Gericht: Bundesgerichtshof
Beschluss verkündet am 26.03.2001
Aktenzeichen: NotZ 23/00
Rechtsgebiete: BNotO, StPO


Vorschriften:

BNotO § 50 Abs. 1 Nr. 6
BNotO § 50 Abs. 1 Nr. 8
BNotO § 50 Abs. 3 Nr. 3
BNotO § 50 Abs. 1 Nr. 8, 2. Alternative
BNotO § 50 Abs. 1 Nr. 8, 1. Alternative
StPO § 153 a
Diese Entscheidung enthält keinen zur Veröffentlichung bestimmten Leitsatz.
BUNDESGERICHTSHOF BESCHLUSS

NotZ 23/00

Verkündet am: 26. März 2001

Fitterer Justizangestellte als Urkundsbeamtin der Geschäftsstelle

in dem Verfahren

wegen Amtsenthebung

Der Bundesgerichtshof, Senat für Notarsachen, hat durch den Vorsitzenden Richter Dr. Rinne, die Richter Dr. Wahl und Streck sowie die Notare Dr. Doyé und Dr. Toussaint auf die mündliche Verhandlung vom 26. März 2001

beschlossen:

Tenor:

Die sofortige Beschwerde des Antragstellers gegen den Beschluß des Senats für Notarsachen bei dem Oberlandesgericht Celle vom 16. August 2000 wird zurückgewiesen.

Der Antragsteller hat die Gerichtskosten des Beschwerdeverfahrens zu tragen und die dem Antragsgegner im Beschwerdeverfahren entstandenen notwendigen Auslagen zu erstatten.

Der Geschäftswert wird für beide Rechtszüge auf 100.000 DM festgesetzt.

Gründe

I.

Der 1935 geborene Antragsteller ist seit 1970 als Rechtsanwalt und seit 1975 auch als Notar in H. M. tätig.

Mit Verfügung vom 27. Oktober 1999 wurde er vom Antragsgegner gemäß § 54 Abs. 1 Nr. 2, § 50 Abs. 1 Nr. 6 und 8 BNotO seines Amtes als Notar vorläufig enthoben.

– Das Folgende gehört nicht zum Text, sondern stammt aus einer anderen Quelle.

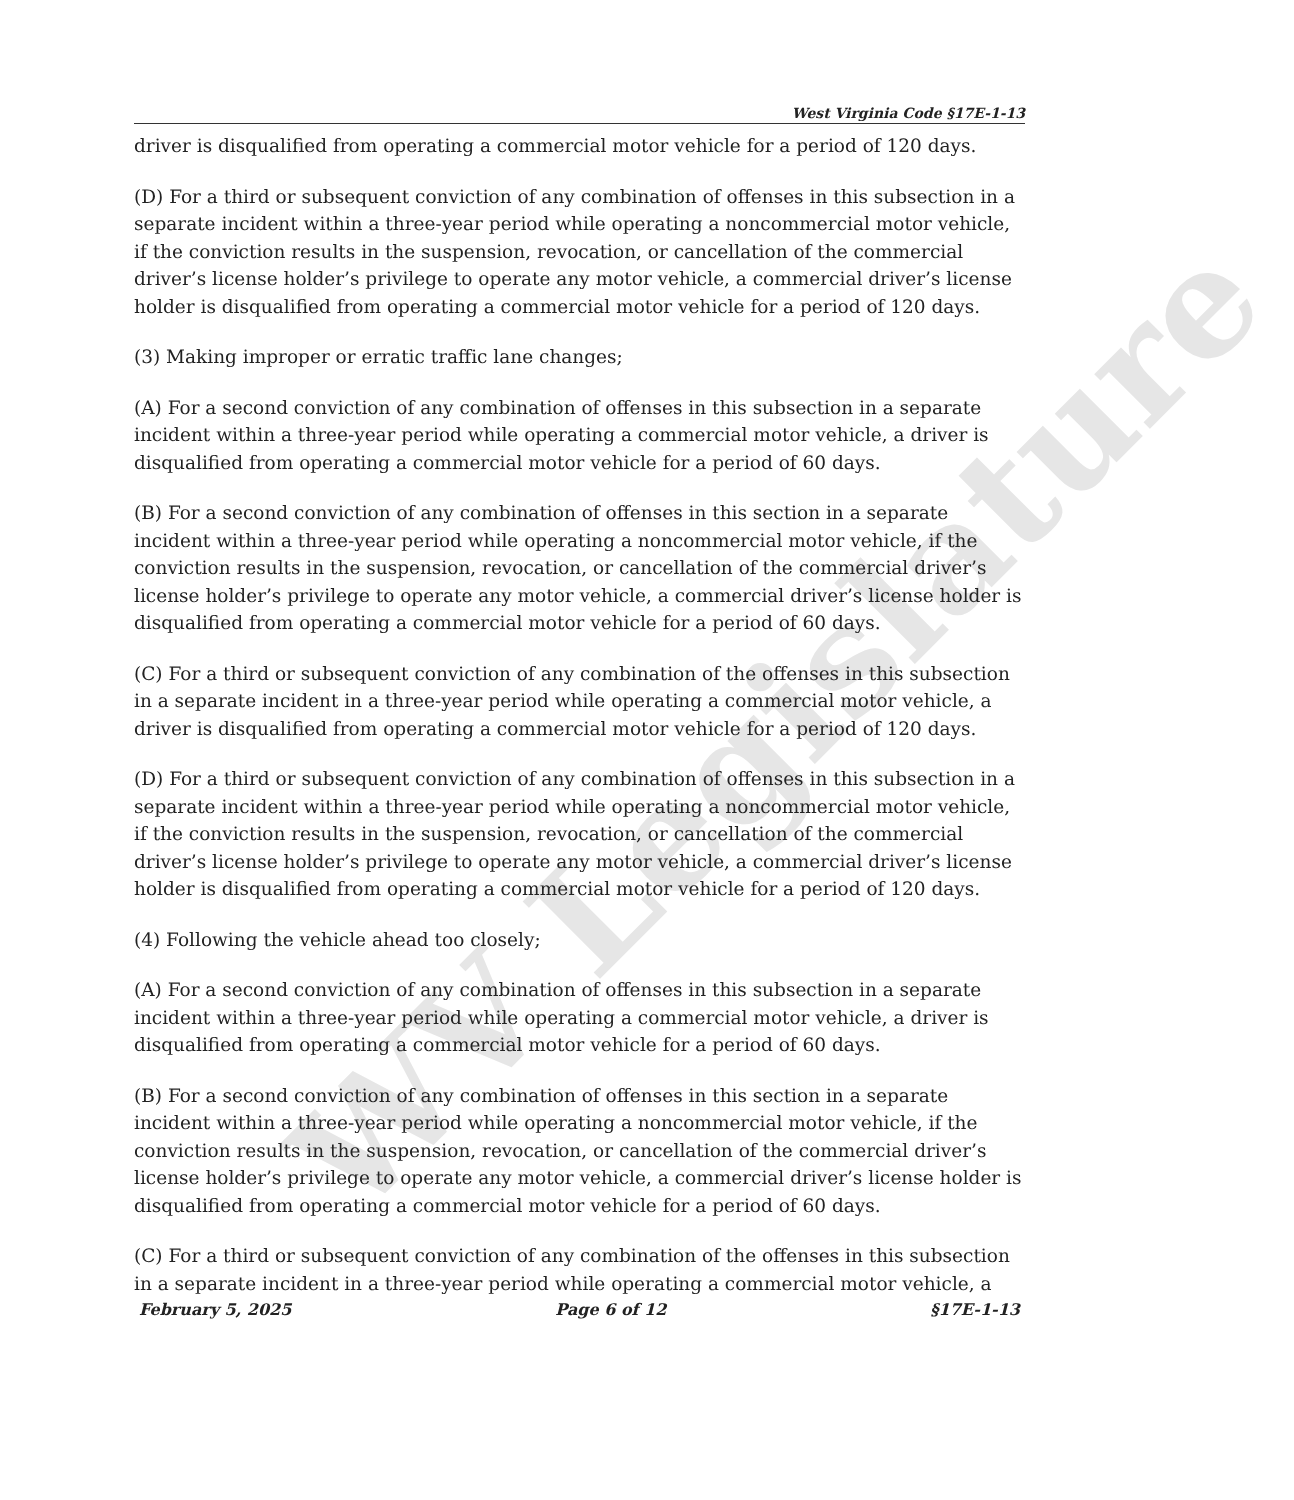WV Legislature
West Virginia Code §17E-1-13
driver is disqualified from operating a commercial motor vehicle for a period of 120 days.
(D) For a third or subsequent conviction of any combination of offenses in this subsection in a separate incident within a three-year period while operating a noncommercial motor vehicle, if the conviction results in the suspension, revocation, or cancellation of the commercial driver’s license holder’s privilege to operate any motor vehicle, a commercial driver’s license holder is disqualified from operating a commercial motor vehicle for a period of 120 days.
(3) Making improper or erratic traffic lane changes;
(A) For a second conviction of any combination of offenses in this subsection in a separate incident within a three-year period while operating a commercial motor vehicle, a driver is disqualified from operating a commercial motor vehicle for a period of 60 days.
(B) For a second conviction of any combination of offenses in this section in a separate incident within a three-year period while operating a noncommercial motor vehicle, if the conviction results in the suspension, revocation, or cancellation of the commercial driver’s license holder’s privilege to operate any motor vehicle, a commercial driver’s license holder is disqualified from operating a commercial motor vehicle for a period of 60 days.
(C) For a third or subsequent conviction of any combination of the offenses in this subsection in a separate incident in a three-year period while operating a commercial motor vehicle, a driver is disqualified from operating a commercial motor vehicle for a period of 120 days.
(D) For a third or subsequent conviction of any combination of offenses in this subsection in a separate incident within a three-year period while operating a noncommercial motor vehicle, if the conviction results in the suspension, revocation, or cancellation of the commercial driver’s license holder’s privilege to operate any motor vehicle, a commercial driver’s license holder is disqualified from operating a commercial motor vehicle for a period of 120 days.
(4) Following the vehicle ahead too closely;
(A) For a second conviction of any combination of offenses in this subsection in a separate incident within a three-year period while operating a commercial motor vehicle, a driver is disqualified from operating a commercial motor vehicle for a period of 60 days.
(B) For a second conviction of any combination of offenses in this section in a separate incident within a three-year period while operating a noncommercial motor vehicle, if the conviction results in the suspension, revocation, or cancellation of the commercial driver’s license holder’s privilege to operate any motor vehicle, a commercial driver’s license holder is disqualified from operating a commercial motor vehicle for a period of 60 days.
(C) For a third or subsequent conviction of any combination of the offenses in this subsection in a separate incident in a three-year period while operating a commercial motor vehicle, a
February 5, 2025 Page 6 of 12 §17E-1-13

Seinen hiergegen gerichteten Antrag auf gerichtliche Entscheidung hat das Oberlandesgericht am 31. Januar 2000 als unzulässig verworfen. Mit Verfügung vom 28. März 2000, die seinem (damaligen) Rechtsanwalt am 31. März 2000 zugegangen ist und dem Antragsteller am 3. April 2000 zugestellt wurde, hat der Antragsgegner dem Antragsteller eröffnet, daß er seine endgültige Amtsenthebung gemäß § 50 Abs. 1 Nr. 6 und 8 BNotO in Aussicht genommen habe. Dagegen hat sich der Antragsteller mit dem Antrag nach § 50 Abs. 3 Nr. 3 BNotO gewandt.

Das Oberlandesgericht hat durch Beschluß vom 16. August 2000 festgestellt, daß die Voraussetzungen von § 50 Abs. 1 Nr. 8 BNotO vorliegen. Hiergegen richtet sich die form- und fristgerecht eingelegte sofortige Beschwerde des Antragstellers.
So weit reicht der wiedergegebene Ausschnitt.